Despite it being a stout double roller design, timing chains stretched. This didn’t cause a sudden catastrophic failure but retarded the cam and pump timing, leading to poor performance, higher EGTs, increased noise, excess smoke, hard starting and more strain on the weak head gaskets. This problem was easily fixable by resetting the timing and, if caught early, was no harm in and of itself. 

Finally, it came to light that dealer personnel were in an informational vacuum when it came to dealing with the many warranty problems rolling in. A good number of the follow-up failures were due to inadequate repairs the first time around. The non-dealer repair shops were even deeper in the dark, and more inclined to “wing it.” That was a two-edged sword that sometimes yielded good but non-GM-authorized fixes, and other times hackmeister repairs that added to the car owner’s trouble.

The Blowback on GM

Class action lawsuits ensued and we can thank the Olds 350 for bringing us the Lemon Law, which forces manufacturers to buy back defective cars. The J.D. Power Company sprang into prominence when it published a big survey on the 350 diesel problems. GM spent millions upon millions in paying off claims and has yet to fully get past the reputational hits. Surviving executives and engineers from that time period are probably still experiencing PTSD events.

The Hit on Owners

Based on period sources, an estimated 25 percent of everyone who bought an Olds diesel in the ’78-79 model years had major trouble. They faced a lot of obstacles at first with the inability of GM to fix the cars properly. There are tales of people spending exorbitant amounts of money to get the cars fixed after the warranty ran out. The resale value of Olds diesels went straight into the sewer. Even people who had no trouble with their Olds diesels felt the pain. Fearing a problem, they preemptively attempted to trade them in, and found dealers offering dismal trade-in value or even refusing to take them in trade. 

Shared Blame

GM was the chicken that laid the bad eggs. Barring a better initial product, a faster response to the problems could have saved many headaches. Some of the heat must also go to service people, some of them representatives of General Motors, who dropped the ball and added to the problem. Finally, shame on the owners who couldn’t be bothered to read or follow the recommendations in their owner’s manuals. 

The Legacy

There was a time when the words “Oldsmobile” and “diesel” could not be used together without the speaker hawking a big loogie onto the ground. Forty years later, the legacy of that event is still very evident. There isn’t much doubt the fallout soured the majority of the American public on diesel. It’s also true that the problems were magnified in the retelling and it became fashionable to bash GM.

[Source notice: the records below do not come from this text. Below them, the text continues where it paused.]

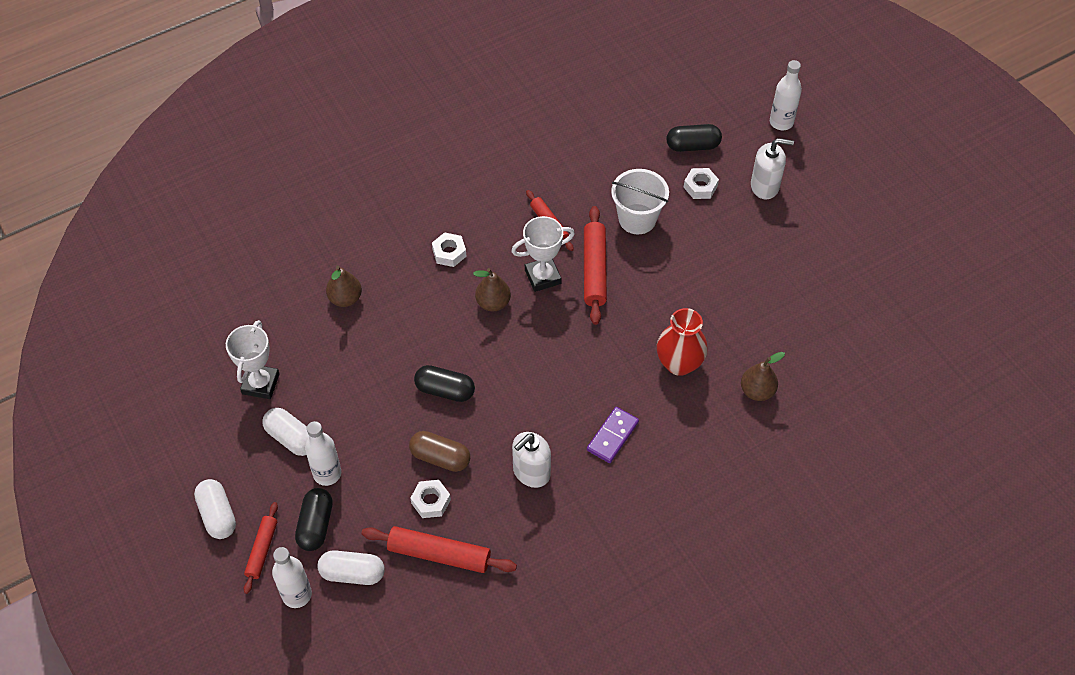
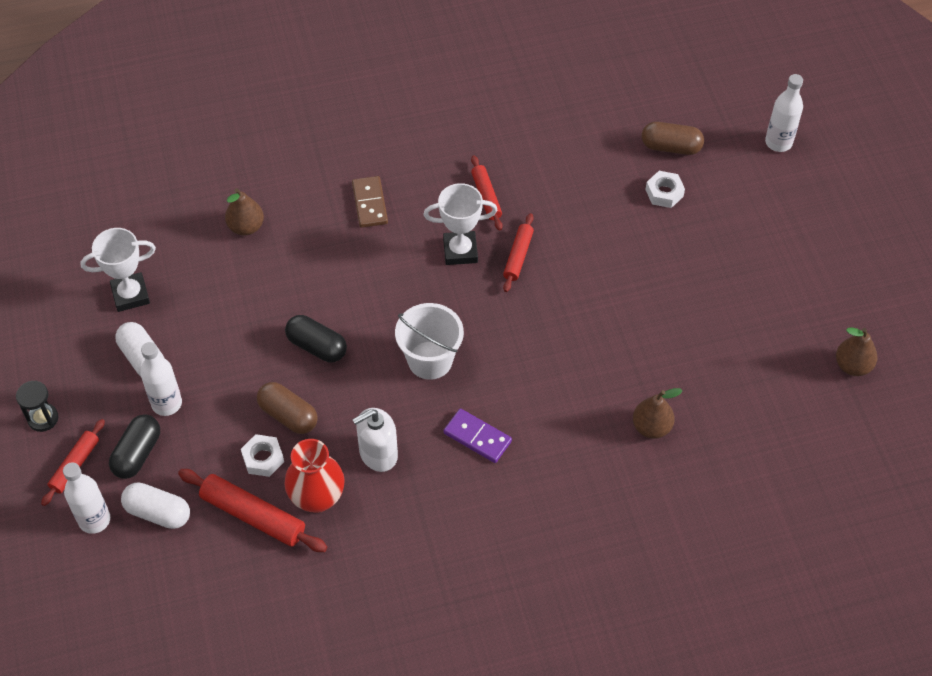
camera: 15 degrees right, 0 degrees up
(218, 515) = (43, 418): white capsule -> black hourglass
(260, 384) = (130, 295): white trophy -> white trophy turned 45 degrees clockwise
(449, 253) = (370, 203): white nut -> brown domino
(493, 303) = (398, 266): brown pear -> brown pear (852, 366)
(594, 270) = (518, 256): red rolling pin -> red rolling pin, size x0.62
(612, 436) = (477, 437): purple domino -> purple domino turned 75 degrees clockwise
(637, 219) = (583, 212): white bucket -> white bucket (430, 360)
(679, 363) = (576, 377): red vase -> red vase (317, 498)
(693, 146) = (671, 147): black capsule -> brown capsule
(765, 186) = (736, 208): white soap dispenser -> none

There were a lot of Olds diesels that had no trouble at all, or the problems that occurred were dealt with satisfactorily. The better dealers and techs stayed up on the problem and once GM realized they had a major PR issue, they encouraged dealers to take proactive steps. Competent techs, responsible dealers and diligent owners avoided most of the trouble. When working well, the cars were nice drivers and the fuel economy was just what gas-crunch-shocked owners needed. If GM had spent a little more time on the details, they could have had their Mercedes-Beater and been credited as the foundation of the American diesel car world, not the destroyer of it.